Task brief> Return the data lines from the one containing "Q: Is there a fence in the image?" through the one containing "A: No, there are no cars or fences.", both included, with no changes.

* * *

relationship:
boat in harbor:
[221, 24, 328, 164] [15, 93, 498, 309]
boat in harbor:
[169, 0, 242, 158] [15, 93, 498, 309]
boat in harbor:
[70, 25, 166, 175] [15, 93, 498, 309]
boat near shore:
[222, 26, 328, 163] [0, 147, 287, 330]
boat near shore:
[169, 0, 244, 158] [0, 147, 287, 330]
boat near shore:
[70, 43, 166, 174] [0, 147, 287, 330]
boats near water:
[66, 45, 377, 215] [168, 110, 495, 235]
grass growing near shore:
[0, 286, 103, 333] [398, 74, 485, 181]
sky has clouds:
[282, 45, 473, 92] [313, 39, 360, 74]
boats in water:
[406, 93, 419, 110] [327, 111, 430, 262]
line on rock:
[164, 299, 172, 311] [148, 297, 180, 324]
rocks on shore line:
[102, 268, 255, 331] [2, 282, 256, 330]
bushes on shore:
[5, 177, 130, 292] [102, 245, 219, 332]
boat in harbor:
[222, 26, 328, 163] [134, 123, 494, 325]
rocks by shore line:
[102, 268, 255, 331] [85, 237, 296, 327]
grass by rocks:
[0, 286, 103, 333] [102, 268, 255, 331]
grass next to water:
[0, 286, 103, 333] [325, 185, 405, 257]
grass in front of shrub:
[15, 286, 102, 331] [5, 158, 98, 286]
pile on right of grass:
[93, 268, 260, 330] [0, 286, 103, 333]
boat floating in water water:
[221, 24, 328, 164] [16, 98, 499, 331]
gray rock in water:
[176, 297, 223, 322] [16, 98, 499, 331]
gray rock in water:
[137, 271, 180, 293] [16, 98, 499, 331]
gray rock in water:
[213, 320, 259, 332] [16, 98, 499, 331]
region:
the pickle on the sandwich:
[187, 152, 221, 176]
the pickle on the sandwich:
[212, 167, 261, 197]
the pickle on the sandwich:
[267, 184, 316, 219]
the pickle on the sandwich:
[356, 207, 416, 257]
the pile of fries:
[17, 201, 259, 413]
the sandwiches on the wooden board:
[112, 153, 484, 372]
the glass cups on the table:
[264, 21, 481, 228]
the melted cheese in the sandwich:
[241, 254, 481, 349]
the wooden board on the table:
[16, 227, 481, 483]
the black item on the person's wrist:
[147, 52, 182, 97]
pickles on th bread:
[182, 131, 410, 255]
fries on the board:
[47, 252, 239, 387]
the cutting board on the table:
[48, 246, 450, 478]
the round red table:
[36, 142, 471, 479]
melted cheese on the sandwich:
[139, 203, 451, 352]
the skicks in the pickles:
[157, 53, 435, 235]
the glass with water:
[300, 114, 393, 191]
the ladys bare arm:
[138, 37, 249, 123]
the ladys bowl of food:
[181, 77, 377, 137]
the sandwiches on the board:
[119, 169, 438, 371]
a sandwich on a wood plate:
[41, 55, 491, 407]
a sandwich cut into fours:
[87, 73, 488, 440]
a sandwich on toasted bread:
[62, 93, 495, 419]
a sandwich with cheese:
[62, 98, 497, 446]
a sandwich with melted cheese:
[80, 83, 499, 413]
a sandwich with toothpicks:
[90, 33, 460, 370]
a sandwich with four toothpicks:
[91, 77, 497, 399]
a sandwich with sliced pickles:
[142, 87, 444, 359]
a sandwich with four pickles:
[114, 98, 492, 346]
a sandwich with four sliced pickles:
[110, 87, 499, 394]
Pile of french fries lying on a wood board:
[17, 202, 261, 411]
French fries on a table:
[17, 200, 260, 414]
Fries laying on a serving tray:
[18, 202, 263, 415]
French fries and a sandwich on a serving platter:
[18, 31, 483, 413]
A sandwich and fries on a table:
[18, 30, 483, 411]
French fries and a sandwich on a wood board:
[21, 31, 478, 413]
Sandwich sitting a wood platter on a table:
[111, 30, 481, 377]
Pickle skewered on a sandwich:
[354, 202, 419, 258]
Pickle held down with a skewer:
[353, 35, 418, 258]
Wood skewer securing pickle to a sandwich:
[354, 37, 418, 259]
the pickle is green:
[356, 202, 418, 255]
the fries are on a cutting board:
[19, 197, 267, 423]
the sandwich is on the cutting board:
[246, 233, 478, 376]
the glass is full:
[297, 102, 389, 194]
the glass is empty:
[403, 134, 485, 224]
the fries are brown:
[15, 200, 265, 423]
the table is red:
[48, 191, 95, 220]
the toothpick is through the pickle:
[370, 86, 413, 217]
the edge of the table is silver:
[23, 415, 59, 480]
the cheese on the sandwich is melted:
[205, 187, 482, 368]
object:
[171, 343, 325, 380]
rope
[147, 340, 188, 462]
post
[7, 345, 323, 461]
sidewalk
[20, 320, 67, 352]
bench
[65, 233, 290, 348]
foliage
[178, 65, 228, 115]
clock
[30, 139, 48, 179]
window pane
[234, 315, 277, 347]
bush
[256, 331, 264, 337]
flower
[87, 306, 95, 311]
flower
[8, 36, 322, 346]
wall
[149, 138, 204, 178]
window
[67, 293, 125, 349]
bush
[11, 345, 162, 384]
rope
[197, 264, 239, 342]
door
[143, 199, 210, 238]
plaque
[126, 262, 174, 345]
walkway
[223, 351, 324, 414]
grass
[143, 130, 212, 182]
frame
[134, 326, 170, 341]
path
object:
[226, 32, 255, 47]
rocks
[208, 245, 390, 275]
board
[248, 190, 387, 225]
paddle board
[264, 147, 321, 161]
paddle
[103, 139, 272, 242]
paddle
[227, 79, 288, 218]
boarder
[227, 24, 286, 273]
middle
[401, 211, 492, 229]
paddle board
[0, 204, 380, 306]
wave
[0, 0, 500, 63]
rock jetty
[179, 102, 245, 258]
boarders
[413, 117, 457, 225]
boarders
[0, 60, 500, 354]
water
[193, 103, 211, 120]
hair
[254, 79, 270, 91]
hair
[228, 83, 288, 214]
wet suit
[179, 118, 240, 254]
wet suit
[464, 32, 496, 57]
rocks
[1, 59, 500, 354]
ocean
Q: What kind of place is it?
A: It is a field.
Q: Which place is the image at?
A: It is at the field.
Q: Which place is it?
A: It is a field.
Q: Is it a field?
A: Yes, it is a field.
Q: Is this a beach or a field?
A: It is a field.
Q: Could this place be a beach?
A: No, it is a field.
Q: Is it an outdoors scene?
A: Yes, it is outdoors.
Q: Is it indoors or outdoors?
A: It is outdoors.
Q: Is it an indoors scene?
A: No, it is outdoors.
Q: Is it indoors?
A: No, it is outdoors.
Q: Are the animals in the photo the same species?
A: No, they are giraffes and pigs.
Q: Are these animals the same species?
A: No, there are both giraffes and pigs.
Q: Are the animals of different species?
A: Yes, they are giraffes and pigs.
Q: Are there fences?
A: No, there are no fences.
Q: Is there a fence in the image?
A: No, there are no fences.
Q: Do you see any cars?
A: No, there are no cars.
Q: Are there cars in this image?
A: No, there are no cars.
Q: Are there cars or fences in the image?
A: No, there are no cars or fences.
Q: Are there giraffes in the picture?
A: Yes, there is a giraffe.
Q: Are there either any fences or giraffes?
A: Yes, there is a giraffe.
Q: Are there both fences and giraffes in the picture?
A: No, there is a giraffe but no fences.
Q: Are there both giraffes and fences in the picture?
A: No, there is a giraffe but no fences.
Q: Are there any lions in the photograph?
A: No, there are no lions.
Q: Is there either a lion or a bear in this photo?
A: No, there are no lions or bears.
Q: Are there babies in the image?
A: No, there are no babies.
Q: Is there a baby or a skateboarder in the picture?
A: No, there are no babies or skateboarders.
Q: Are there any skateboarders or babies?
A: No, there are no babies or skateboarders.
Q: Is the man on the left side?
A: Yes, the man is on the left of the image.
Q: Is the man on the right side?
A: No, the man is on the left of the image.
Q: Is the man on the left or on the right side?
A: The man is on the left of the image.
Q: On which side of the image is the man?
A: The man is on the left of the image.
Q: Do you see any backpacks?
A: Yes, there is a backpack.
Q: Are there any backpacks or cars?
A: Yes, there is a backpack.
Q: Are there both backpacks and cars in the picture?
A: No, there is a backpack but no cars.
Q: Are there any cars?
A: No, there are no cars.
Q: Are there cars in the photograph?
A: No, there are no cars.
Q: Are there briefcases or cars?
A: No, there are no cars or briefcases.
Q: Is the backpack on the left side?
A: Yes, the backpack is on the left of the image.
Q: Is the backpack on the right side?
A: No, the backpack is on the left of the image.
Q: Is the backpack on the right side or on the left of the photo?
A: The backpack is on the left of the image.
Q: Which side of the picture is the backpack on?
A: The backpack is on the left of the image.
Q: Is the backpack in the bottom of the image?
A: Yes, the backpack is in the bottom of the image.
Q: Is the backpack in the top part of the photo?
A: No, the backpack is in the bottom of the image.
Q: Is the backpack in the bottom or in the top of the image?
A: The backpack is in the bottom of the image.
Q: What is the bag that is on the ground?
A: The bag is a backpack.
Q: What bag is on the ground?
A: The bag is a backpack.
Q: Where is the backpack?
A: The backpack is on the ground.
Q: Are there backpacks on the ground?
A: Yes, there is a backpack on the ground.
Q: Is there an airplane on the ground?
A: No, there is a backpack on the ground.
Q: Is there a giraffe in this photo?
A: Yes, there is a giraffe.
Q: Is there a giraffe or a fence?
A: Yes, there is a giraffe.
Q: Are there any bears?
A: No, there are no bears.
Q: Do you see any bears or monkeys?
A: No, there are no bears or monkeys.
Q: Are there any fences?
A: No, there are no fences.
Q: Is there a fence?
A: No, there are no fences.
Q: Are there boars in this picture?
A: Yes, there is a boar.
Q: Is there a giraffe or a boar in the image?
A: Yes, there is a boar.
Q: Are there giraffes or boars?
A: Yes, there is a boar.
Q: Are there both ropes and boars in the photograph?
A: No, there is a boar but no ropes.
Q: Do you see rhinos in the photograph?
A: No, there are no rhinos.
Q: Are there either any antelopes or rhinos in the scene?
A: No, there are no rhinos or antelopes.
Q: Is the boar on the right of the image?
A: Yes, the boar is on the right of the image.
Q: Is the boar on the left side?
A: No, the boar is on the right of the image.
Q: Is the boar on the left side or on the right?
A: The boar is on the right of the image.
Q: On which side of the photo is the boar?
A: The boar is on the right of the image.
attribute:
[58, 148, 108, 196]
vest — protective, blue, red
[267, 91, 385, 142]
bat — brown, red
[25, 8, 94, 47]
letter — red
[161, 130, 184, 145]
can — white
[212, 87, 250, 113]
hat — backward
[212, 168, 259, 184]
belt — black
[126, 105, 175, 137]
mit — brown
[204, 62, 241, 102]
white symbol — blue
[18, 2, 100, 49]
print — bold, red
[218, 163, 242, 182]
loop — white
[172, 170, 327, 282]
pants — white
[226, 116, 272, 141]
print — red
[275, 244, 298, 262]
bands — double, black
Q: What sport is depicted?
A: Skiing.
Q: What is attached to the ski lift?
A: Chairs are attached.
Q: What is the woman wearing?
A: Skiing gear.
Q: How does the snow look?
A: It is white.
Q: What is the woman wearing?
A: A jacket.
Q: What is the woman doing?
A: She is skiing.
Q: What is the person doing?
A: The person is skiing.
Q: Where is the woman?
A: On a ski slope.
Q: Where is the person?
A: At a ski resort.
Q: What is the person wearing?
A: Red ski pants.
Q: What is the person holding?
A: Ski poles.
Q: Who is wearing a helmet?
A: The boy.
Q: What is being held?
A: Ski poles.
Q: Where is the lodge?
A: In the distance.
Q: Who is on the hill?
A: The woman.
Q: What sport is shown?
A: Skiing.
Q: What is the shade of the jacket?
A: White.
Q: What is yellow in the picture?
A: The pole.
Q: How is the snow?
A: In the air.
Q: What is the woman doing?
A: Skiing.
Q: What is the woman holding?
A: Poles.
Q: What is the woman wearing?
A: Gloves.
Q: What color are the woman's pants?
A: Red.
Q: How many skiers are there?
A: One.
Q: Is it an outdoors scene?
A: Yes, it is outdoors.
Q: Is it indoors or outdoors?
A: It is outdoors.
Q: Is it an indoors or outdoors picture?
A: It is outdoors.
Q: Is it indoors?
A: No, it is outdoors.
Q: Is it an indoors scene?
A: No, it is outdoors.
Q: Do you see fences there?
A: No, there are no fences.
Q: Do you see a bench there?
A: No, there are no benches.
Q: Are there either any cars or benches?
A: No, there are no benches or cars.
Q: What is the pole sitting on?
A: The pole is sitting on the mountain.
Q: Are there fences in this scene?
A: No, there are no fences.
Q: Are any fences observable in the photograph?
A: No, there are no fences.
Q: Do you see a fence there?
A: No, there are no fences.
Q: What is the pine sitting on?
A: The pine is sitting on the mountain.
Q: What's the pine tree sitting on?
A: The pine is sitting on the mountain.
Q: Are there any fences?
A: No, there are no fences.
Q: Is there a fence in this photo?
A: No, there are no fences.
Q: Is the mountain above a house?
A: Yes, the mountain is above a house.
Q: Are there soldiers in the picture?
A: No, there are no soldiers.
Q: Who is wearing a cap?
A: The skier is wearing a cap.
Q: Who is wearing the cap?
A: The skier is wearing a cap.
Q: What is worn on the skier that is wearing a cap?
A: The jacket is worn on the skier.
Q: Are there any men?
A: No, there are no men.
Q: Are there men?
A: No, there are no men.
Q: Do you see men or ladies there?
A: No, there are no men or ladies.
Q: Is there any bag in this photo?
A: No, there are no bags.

* * *

Task result>
Q: Is there a fence in the image?
A: No, there are no fences.
Q: Do you see any cars?
A: No, there are no cars.
Q: Are there cars in this image?
A: No, there are no cars.
Q: Are there cars or fences in the image?
A: No, there are no cars or fences.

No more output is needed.